O Parlamento da África do Sul, na Cidade do Cabo, enfrentou um incêndio devastador, este domingo de madrugada. Durante mais de seis horas, cerca de 70 bombeiros combateram as chamas, apoiados por reforços vindos de toda a península, enquanto uma espessa coluna de fumo negro manchava o horizonte da cidade. O Presidente sul-africano, Cyril Ramaphosa, que saíra de Pretória, a sede do poder executivo, para fazer o seu discurso do estado da nação ao Parlamento, viu-se obrigado a mudar de planos.
A tragédia levou ao colapso do telhado decorado deste edifício histórico, com uma característica fachada branca e vermelha, onde o Presidente Frederik Willem de Klerk declarou o fim do regime de Apartheid, em 1990. E as paredes apresentam fraturas preocupantes, causadas pelo calor, avançou o jornal sul-africano Mail and Guardian. Há grande receio quanto à cave do edificio, recheada de artefactos como o rascunho do hino nacional, bem como em relação à biblioteca, aparentemente poupada pelas chamas, mas que pode ter sofrido danos devido à água.
“É muito claro que este fogo devastou o recinto do Parlamento e os seus conteúdos e espólio, incluindo tesouros históricos da herança do Parlamento”, reagiu Ramaphosa, em comunicado. “Isto é devastador, acontecendo um dia depois da nossa última despedida do arcebispo Desmond Tutu”, lamentou, referindo-se a um dos mais destacados símbolos da luta contra o Apartheid, falecido na passada semana, aos 90 anos.

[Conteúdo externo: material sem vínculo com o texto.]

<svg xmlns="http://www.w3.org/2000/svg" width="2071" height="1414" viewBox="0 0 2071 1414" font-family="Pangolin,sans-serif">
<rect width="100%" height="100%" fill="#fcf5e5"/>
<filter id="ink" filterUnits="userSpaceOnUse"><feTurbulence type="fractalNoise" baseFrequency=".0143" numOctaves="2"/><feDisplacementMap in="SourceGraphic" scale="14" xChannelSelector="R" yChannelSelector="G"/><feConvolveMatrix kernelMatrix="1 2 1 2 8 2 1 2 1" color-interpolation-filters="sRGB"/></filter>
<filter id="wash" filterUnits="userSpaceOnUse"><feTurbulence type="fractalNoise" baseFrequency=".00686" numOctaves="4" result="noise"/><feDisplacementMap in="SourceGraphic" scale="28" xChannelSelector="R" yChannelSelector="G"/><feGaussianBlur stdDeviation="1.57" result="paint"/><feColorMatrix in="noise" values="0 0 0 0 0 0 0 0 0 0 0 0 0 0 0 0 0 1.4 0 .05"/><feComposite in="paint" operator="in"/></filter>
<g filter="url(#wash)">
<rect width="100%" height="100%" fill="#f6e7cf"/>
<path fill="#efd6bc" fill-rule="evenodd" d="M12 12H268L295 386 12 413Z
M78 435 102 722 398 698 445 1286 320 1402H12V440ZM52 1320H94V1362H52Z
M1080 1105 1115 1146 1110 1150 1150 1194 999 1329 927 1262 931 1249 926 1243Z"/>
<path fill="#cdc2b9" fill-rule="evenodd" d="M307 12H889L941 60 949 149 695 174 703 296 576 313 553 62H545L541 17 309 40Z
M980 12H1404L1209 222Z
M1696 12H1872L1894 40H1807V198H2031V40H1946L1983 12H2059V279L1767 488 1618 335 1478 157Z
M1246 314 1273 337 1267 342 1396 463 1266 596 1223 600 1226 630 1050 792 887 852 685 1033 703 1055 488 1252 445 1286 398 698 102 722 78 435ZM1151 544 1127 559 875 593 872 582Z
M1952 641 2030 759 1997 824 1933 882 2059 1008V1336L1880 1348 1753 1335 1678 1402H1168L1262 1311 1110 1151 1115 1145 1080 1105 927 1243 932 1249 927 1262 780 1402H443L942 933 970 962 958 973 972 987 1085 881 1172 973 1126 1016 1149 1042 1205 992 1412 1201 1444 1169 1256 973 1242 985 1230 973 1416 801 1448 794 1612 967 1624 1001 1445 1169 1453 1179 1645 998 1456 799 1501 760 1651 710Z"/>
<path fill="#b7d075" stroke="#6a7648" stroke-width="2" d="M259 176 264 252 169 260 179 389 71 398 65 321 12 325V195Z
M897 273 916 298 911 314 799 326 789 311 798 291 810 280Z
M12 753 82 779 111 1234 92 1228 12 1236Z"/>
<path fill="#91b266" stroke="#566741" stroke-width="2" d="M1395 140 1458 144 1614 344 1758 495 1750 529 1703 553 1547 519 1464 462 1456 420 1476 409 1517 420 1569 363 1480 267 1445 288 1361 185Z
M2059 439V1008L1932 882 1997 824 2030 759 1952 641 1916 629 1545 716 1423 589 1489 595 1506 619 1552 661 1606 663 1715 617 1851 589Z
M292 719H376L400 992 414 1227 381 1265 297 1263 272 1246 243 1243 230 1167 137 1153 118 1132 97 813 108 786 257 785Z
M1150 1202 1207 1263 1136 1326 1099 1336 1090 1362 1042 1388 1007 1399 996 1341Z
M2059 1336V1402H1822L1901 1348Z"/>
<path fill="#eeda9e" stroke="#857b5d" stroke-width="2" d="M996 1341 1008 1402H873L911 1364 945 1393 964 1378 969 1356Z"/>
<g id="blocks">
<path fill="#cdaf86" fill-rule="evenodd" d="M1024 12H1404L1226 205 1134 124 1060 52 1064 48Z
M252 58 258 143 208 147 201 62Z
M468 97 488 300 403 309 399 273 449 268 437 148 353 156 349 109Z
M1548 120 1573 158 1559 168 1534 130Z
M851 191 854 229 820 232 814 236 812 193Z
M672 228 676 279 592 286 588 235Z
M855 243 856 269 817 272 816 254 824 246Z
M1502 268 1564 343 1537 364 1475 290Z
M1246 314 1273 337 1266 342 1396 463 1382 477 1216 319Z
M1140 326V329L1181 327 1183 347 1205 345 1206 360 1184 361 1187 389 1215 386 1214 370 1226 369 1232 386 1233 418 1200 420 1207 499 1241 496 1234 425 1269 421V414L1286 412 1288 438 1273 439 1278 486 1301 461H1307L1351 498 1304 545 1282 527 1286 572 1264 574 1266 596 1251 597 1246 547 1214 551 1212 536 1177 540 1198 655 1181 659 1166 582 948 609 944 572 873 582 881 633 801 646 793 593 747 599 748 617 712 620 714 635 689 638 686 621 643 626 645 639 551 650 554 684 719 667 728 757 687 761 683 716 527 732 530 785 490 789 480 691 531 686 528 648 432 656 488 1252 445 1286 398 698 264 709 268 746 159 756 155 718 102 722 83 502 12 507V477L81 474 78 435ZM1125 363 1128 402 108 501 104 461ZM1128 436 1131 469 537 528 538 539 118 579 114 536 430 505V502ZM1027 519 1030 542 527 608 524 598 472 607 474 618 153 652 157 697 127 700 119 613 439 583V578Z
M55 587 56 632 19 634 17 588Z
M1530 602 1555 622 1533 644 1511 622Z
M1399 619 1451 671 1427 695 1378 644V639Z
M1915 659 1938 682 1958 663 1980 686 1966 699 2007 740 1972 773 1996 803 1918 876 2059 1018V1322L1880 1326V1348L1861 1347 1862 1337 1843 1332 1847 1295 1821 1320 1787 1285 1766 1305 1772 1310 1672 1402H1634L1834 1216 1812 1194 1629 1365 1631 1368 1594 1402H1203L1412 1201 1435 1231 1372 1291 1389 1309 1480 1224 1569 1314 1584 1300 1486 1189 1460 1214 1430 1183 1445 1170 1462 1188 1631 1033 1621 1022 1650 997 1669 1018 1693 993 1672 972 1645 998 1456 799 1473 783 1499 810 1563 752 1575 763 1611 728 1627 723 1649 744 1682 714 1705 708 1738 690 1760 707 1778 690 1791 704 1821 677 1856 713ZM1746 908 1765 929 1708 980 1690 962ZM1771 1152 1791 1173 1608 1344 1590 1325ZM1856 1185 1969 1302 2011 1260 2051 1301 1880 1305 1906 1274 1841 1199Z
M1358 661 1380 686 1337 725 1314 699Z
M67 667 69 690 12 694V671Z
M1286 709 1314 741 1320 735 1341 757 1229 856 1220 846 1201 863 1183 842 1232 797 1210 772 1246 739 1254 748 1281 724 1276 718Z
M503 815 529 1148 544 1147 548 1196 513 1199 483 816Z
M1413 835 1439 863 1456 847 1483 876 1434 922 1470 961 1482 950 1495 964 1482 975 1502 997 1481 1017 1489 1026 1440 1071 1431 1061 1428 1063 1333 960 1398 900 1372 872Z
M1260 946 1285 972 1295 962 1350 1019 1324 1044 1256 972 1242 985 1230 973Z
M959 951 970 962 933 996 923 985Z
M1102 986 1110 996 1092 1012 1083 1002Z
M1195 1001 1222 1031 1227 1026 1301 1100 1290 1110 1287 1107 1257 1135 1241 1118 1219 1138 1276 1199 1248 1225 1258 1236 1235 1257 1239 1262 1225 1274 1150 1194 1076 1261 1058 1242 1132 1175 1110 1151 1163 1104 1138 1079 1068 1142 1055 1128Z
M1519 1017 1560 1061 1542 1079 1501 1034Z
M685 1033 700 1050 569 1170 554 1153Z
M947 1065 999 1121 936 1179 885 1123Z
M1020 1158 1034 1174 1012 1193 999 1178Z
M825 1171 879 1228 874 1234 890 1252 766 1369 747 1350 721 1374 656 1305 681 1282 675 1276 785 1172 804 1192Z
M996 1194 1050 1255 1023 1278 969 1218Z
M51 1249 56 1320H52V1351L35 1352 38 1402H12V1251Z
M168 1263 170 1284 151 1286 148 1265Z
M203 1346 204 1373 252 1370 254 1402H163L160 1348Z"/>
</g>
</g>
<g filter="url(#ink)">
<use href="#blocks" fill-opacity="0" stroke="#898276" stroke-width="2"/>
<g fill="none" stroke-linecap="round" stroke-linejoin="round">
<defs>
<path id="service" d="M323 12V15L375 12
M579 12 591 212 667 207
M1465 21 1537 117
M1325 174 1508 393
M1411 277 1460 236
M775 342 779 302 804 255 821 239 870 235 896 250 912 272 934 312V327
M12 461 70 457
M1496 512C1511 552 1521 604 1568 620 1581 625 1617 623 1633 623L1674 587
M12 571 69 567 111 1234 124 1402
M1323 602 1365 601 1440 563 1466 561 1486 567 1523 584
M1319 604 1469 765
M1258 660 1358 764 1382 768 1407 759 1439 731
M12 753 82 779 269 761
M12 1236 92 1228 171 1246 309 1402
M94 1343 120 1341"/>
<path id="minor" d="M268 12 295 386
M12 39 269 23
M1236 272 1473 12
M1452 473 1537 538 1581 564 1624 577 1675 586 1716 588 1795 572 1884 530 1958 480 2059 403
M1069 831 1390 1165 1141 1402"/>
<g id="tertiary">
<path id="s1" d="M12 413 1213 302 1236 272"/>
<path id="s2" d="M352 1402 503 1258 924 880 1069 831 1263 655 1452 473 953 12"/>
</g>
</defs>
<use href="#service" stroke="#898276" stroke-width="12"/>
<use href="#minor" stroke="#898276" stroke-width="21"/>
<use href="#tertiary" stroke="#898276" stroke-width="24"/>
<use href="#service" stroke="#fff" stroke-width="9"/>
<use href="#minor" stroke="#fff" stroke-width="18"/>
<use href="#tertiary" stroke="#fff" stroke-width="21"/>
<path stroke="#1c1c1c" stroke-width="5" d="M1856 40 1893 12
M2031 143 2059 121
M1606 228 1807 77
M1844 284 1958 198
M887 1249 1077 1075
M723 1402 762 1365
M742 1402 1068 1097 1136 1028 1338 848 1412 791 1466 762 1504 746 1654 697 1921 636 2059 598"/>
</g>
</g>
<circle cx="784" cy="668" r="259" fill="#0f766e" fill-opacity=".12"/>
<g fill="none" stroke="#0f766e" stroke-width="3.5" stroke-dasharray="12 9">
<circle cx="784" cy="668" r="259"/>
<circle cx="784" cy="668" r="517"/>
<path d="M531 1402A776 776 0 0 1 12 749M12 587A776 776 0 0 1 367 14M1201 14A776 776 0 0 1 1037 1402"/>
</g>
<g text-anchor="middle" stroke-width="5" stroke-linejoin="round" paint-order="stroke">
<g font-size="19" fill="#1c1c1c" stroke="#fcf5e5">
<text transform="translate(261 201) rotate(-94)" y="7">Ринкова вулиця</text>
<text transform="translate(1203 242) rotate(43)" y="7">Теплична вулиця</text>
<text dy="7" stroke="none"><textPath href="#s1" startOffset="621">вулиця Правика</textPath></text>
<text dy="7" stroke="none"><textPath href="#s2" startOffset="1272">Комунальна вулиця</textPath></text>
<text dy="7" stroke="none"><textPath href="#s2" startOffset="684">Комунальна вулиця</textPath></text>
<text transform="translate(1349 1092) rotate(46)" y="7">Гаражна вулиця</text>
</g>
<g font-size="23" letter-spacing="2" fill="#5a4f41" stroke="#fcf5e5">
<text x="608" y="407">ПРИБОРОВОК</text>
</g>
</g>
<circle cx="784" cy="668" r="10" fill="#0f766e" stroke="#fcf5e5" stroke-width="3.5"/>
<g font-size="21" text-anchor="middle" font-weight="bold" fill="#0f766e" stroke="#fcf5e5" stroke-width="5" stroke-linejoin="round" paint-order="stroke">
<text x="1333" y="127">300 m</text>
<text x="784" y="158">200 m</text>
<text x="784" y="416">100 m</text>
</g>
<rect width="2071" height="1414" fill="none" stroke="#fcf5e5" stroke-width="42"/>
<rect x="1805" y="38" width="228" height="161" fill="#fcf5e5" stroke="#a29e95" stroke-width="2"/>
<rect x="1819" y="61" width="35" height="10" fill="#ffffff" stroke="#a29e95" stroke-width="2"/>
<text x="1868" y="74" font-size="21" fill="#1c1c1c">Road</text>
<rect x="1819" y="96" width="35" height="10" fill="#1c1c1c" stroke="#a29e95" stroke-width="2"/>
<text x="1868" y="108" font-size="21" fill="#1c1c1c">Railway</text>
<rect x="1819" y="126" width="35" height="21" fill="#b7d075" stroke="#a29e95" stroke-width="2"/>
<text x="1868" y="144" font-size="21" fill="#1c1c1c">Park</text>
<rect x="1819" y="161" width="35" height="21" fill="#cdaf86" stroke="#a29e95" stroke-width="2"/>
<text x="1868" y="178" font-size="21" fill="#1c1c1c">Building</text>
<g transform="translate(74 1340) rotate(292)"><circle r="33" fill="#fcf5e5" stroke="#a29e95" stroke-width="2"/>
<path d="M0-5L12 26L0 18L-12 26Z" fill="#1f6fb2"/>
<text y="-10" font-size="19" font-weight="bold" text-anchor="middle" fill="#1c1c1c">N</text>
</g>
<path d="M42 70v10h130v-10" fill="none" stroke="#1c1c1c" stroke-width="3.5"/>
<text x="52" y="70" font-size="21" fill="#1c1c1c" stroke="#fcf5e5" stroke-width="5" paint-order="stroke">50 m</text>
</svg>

Enquanto o Parlamento ardia, um caixão barato com os restos mortais de Tutu era enterrado, seguindo as instruções do arcebispo, famoso pela sua modéstia. O corpo de Tutu, que também se destacou na luta por causas ecologistas, foi “aquamado”, um método de cremação considerado mais sustentável, em que o falecido é colocado em água com uma substância alcalina, a cerca de 150 ºC. O corpo transforma-se em pó, num banho comparado a um batismo póstumo por alguns.
Acidente ou fogo posto? Um homem de 51 anos foi detido e está a ser interrogado, anunciaram as autoridades sul-africanas. Um inquérito preliminar indica que o incêndio terá começado numa área de escritórios, no terceiro andar da ala mais antiga do Parlamento, e alastrado na direção de um ginásio.
“Até ao momento em que haja um relatório feito de que houve fogo posto, temos de ser cuidadosos para não fazer sugestões de que houve um ataque”, acautelou a presidente do Parlamento sul-africano, Nosiviwe Mapisa-Nqakula.
A África do Sul vive um momento político explosivo. Ainda em julho enfrentou motins e saques generalizados, no rescaldo dos protestos pela libertação do antigo Presidente Jacob Zuma, condenado a 15 meses de prisão por desrespeito ao tribunal quando era julgado por corrupção.
Zuma mantém um ódio visceral contra Ramaphosa, seu antigo vice. Na altura dos motins de julho, a imprensa sul-africana estava cheia de relatos de que apoiantes do antigo Presidente, muitos oriundos dos serviços secretos e forças de segurança, levaram a cabo atos de sabotagem, incentivando ao caos como retaliação pela sua condenação na justiça.